### Your objective
Extend the article below on wildfires and federal forest management, picking up directly after its final sentence.

— start Excerpt to read —

Thursday, July 19th, 2012 - by John Ruberry

It has become an often familiar refrain. Every summer, there is another massive wildfire permeating through one, or several, of America’s forests. At one point or another, the fires have resulted from arsonists, drought or the simple missteps of campers lacking expertise in campfire management.

Root causes aside, it is inarguable that the double-edged sword of bureaucracy and single-minded activists have hamstrung America’s forests, sidelining proper forest management techniques.

The most disastrous fires often take their heaviest toll on forest land owned by the federal government, yet these blazes are often put into check once reaching private land. The distinction here lies in a simple formula: the prodding of activists has, in all too typical fashion, led the government to clamp down on federally-held forest land in such a way that it sets back proper management by hundreds of years. Ed Farnan, in IrishCentral, decried the policy of “restoring our forests to their former pre-mankind condition, man was taken out of the equation.”

The government has subsequently made forestry care an expensive task mired with red tape.

For an example, some have noted the “mega fire” that ensued around the Lake Tahoe basin around the California and Nevada border. With the land managed by what would appear a never ending stream of government bureaucracies and agency careerists, property owners were prohibited from even cleaning brush residing on their property by hand. The flames rose and subsumed 250 homes and 3,000 acres, largely due to management practices that opened the door for the fire to spread easily.

When left to property owners, the results speak clearly in showing that forests are often better cared for while doors are still opened to timber harvesting. Why? A vested interest in maintaining a healthy environment is a clear winner, not sidelining responsibility and endangering lives for the sake of activists’ wishes that forests return to prehistoric conditions.

In a recent New York Times piece, Paul Schwennesen, a south Arizona cattle rancher, not to mention Harvard grad, summed it up on point in saying that “there is no force on earth likely to breed sustainable management than the vested interested in owning the results of your actions.”

However, the Schwennesen-termed “professionals” and unelected bureaucrats continue to run roughshod over private management, impeding proper management capabilities for the sake of appeasement at a higher price. Costs of harvesting timber are continually proving too high and have made it “cheaper in some southwestern states to import lumber from as far away as New Zealand than to harvest and manufacture it locally.”

— end Excerpt to read —
— start Material —

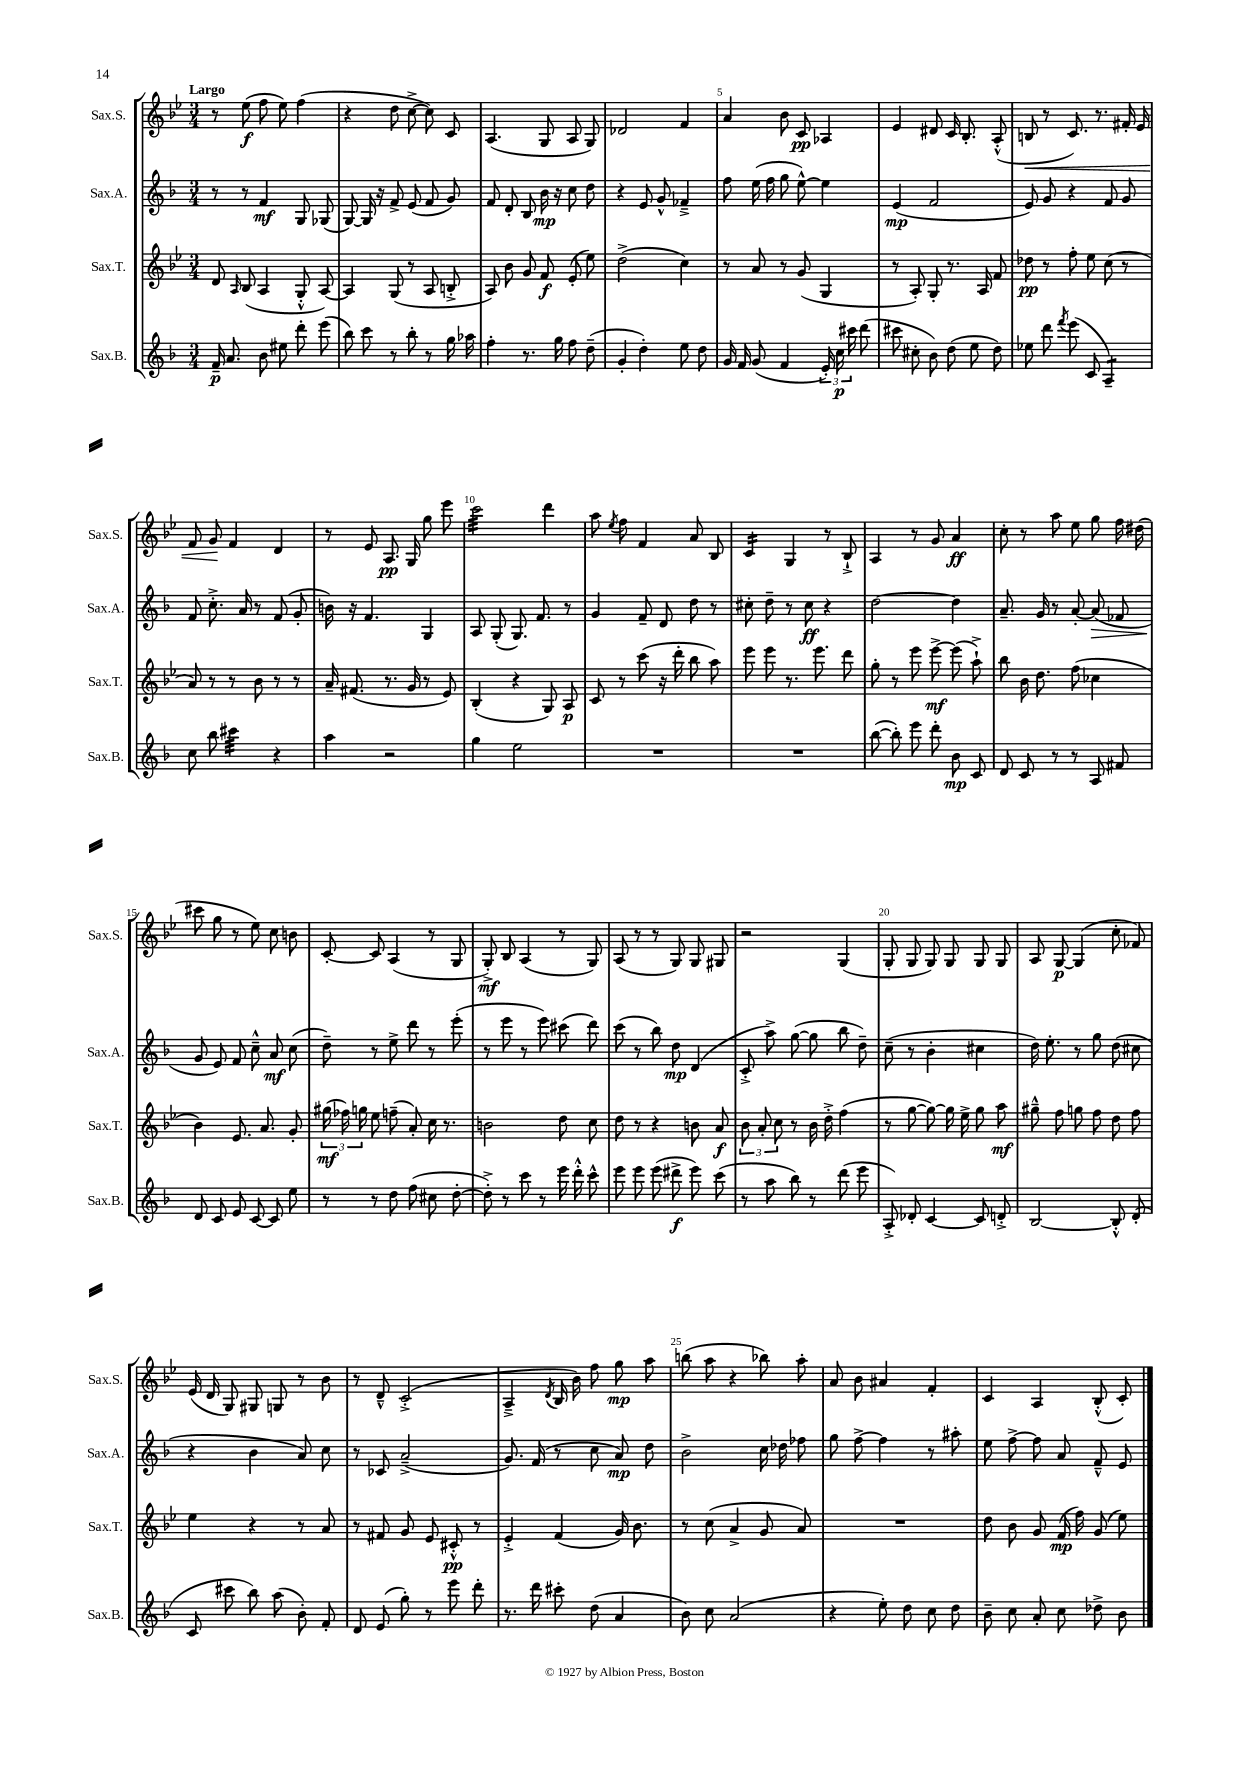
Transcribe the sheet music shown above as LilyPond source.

— end Material —

### Expected answer
Certification discrimination for forests further compounds the problem. Though it has been made repeatedly clear that the majority of private forest owners prefer subscribing to Sustainable Forestry Initiative (SFI) standards for certification, as opposed to those of the Forest Stewardship Council (FSC), government regulations continually stonewall owners with a clear and present preference to FSC’s standards, whose stamp of approval further ramps up costs. Even worse, the unelected bureaucrats behind LEED certification standards have chosen to only recognize FSC forests as certifiable.

Factor in the increased costs of FSC standards with the fact that 90% of FSC lands are located outside of North America, and the albatross of government’s impeding on proper forest care only rises.

Not only is the vicious cycle of idiocy taking its toll on America’s forests and endangering property owners, but add putting Americans out of work to the list, as well.

Logging jobs pay well and many communities near federally-owned forests are suffering a double hit: a stubborn recession that has severely hobbled the construction industry, coupled with federal policies that cater to environmentalists. A balanced-approach is needed, one that takes into consideration the people who live near the forests–and of course the economic well-being of the entire nation. Looking at the United States Forest Service web site, you learn that Gifford Pinchot, the first chief of the USFS, said the goal of the agency was “to provide the greatest amount of good for the greatest amount of people in the long run.” Or, as a Forest Service ranger in Utah told me a couple of years ago, “These are lands of many uses.”

Markets for locally grown wood are, for lack of a better term, extinguished as forests are transformed into conditions that make wildfires, such as the mammoths witnessed this year, an even greater likelihood.

The currently charted course is not shielding homeowners from risk or allowing for proper remedies. Large forests and larger price tags naturally lead to a denser environment, full of dried timber. As such, the board is set for wildfires of a greater intensity that would naturally be necessary, were humans allowed to actually acknowledge their role in nature’s process.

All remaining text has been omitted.